This is a hot topic at the moment, following Rupert Murdoch’s announcement that he is going to install a paywall on some of his News International titles. From June you will need to pay £1 a day, or £2 for a week’s access to the Times and the Sunday Times. The Sun and News of the World will require subscriptions at a yet to be announced date.
Will it work? Do we want it to work?
Opinion is completely divided. A lot of struggling publishers and writers would like it to work, but aren’t holding their breath. A lot of web users don’t want it to work, but fear it might.
My view is that paywalls could work but not unless virtually all publishers have them and a market of wholesalers is established to sell bundles of subscriptions; rather like TV channels are bundled on Virginmedia or Sky. Eg Tescos, Saga, Amazon or AOL might create a ‘Lifestyle & Culinary’ package of subscriptions to the home, cooking and travel pages of UK and US newspapers and magazines.

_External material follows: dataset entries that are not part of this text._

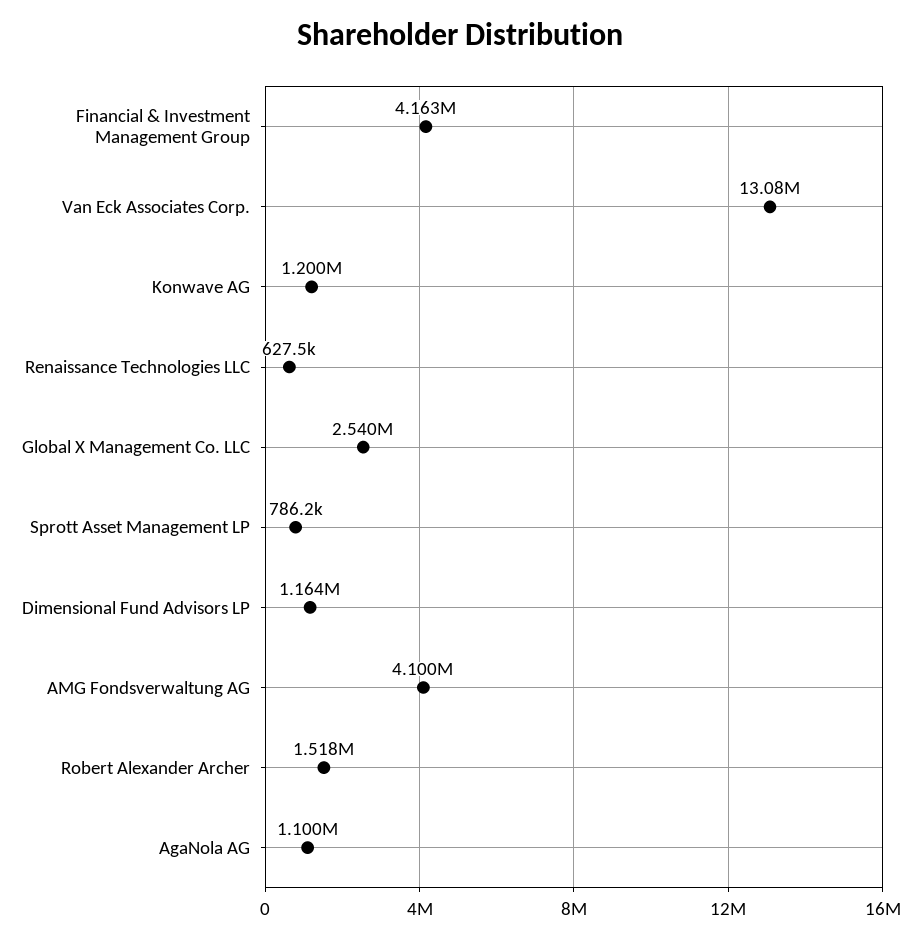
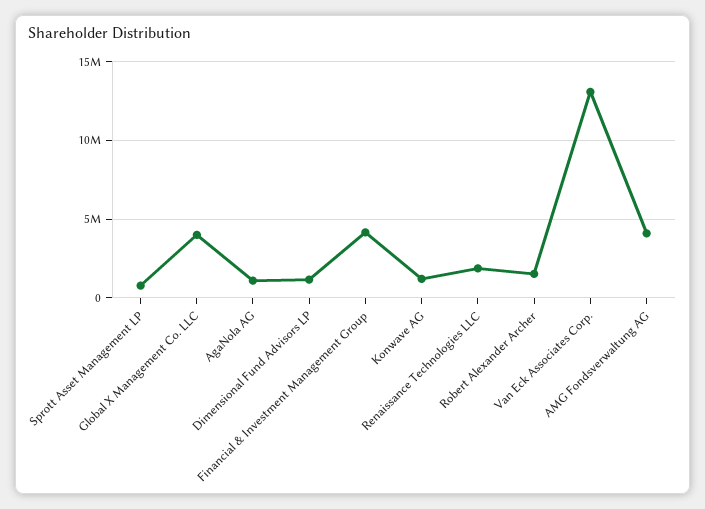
Renaissance Technologies LLC: 627500 -> 2000000
Global X Management Co. LLC: 2540000 -> 4000000

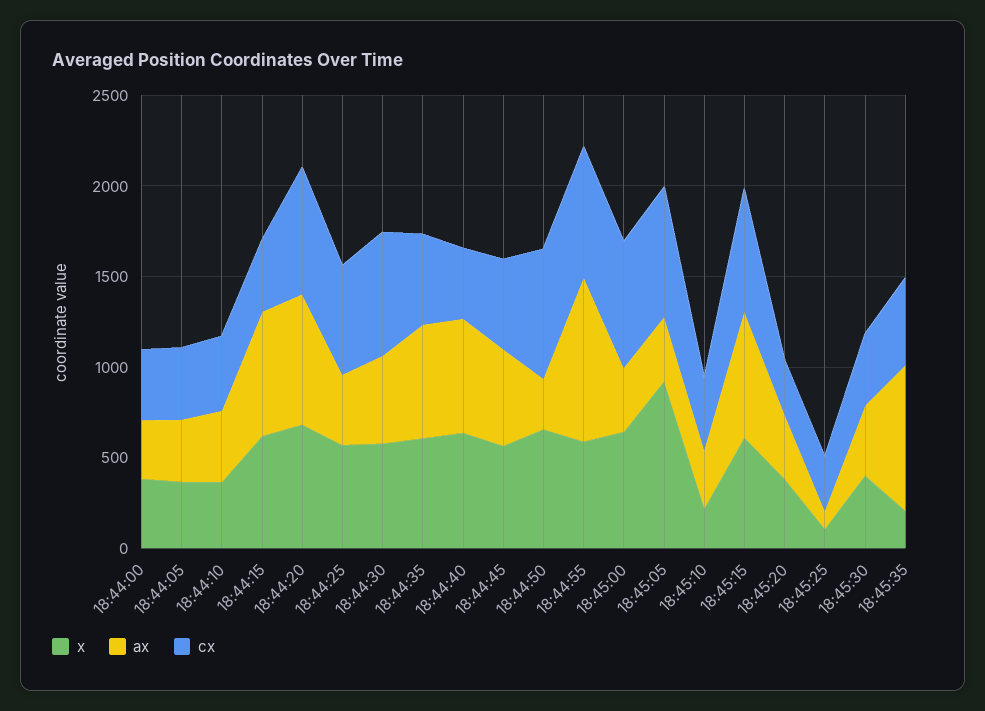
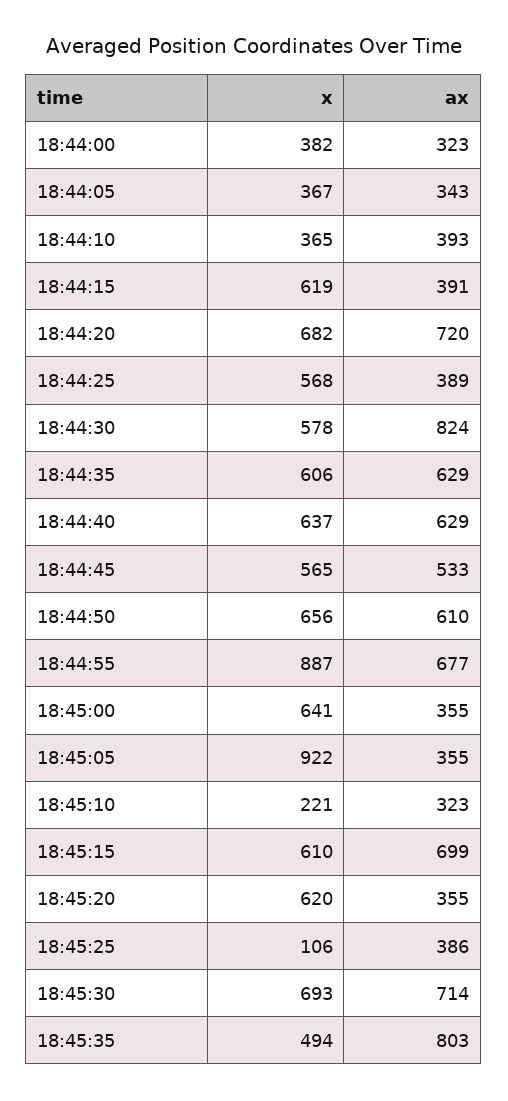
cx, 18:44:00: 400 -> none
cx, 18:44:05: 400 -> none
cx, 18:44:10: 400 -> none
ax, 18:44:15: 700 -> 391
cx, 18:44:15: 400 -> none
cx, 18:44:20: 700 -> none
cx, 18:44:25: 600 -> none
ax, 18:44:30: 500 -> 824
cx, 18:44:30: 700 -> none
cx, 18:44:35: 500 -> none
cx, 18:44:40: 400 -> none
cx, 18:44:45: 500 -> none
ax, 18:44:50: 300 -> 610
cx, 18:44:50: 700 -> none
x, 18:44:55: 600 -> 887
ax, 18:44:55: 900 -> 677
cx, 18:44:55: 700 -> none
cx, 18:45:00: 700 -> none
cx, 18:45:05: 700 -> none
cx, 18:45:10: 400 -> none
cx, 18:45:15: 700 -> none
x, 18:45:20: 400 -> 620
cx, 18:45:20: 300 -> none
ax, 18:45:25: 100 -> 386
cx, 18:45:25: 300 -> none
x, 18:45:30: 400 -> 693
ax, 18:45:30: 400 -> 714
cx, 18:45:30: 400 -> none
x, 18:45:35: 200 -> 494
cx, 18:45:35: 500 -> none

The important thing for Murdoch to grasp is that, although somebody has to jump first, he cannot go it alone for long because fundamentally the Internet works by referral. That was Tim Berners-Lee’s masterstroke - inventing the hyperlink.
If I buy a newspaper, I browse stories within that paper. The paper, its style and expertise is important.
On the Internet I browse news items wherever they are, having been referred there by a link on, for example, Twitter, Yahoo’s front page, an email, a forum thread, my newsreader or a blog comment. The location of the article is un-important until I evaluate what I have read – “It’s the Mail. Do I believe it?”
The point is: if I follow a link to a page I can’t access, I’ll try another. If I write a link pointing to a news item, it won’t be one my readers can’t access.